Instructions

  1. To make Custard: In heavy saucepan, whisk together sugar, cornstarch, an salt.
  2. Slowly stir in the half-and-half until smooth.
  3. Bring to a boil over medium-high heat, stirring constantly.
  4. Lower heat to maintain simmer and cook, stirring constantly 2 to 3 minutes.
  5. Place egg yolks in a bowl and slowly whisk 1 cup of hot cream into them.
  6. Pour mixture back into the saucepan and cook over low heat, stirring constantly until the mixture thickens and just begins to"steam", 4 to 5 minutes.
  7. Do not let boil.
  8. Remove pan from heat and stir in butter and vanilla until smooth.

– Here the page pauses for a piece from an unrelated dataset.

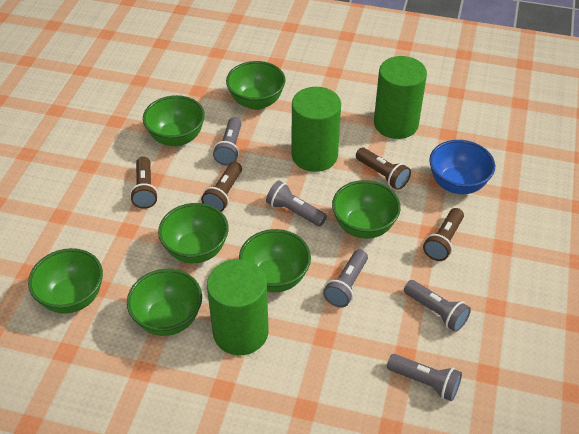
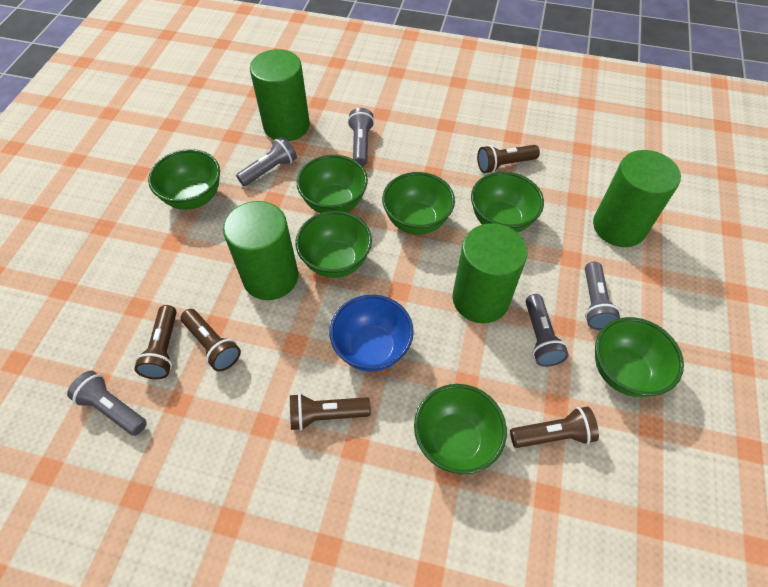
brown flashlight: [130,157,158,209] [201,162,242,212] [356,148,411,190] [423,208,464,261] = 4 -> [134,305,177,379] [181,309,241,372] [290,393,371,431] [477,145,540,173] [510,407,599,448] = 5
green cylinder: [207,259,269,355] [292,87,341,172] [374,56,427,139] = 3 -> [223,201,298,300] [250,49,310,141] [452,223,527,323] [593,150,681,247] = 4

  9. Strain through a fine-mesh sieve into a bowl.
  10. Cover with plastic wrap directly on the surface and cool on a wire rack.
  11. When cool, gently fold in the coconut.
  12. Chill for 1 hour.
  13. Make the whipped cream: Put cream, sugar and vanilla in a bowl and beat until thickened using an electric mixer on high.
  14. Assemble pie: Pour the cooled custard into the prebaked crust.
  15. Mound the whipped cream over the filling and sprinkle with the coconut and nuts.
  16. Chill for 2 hours before serving.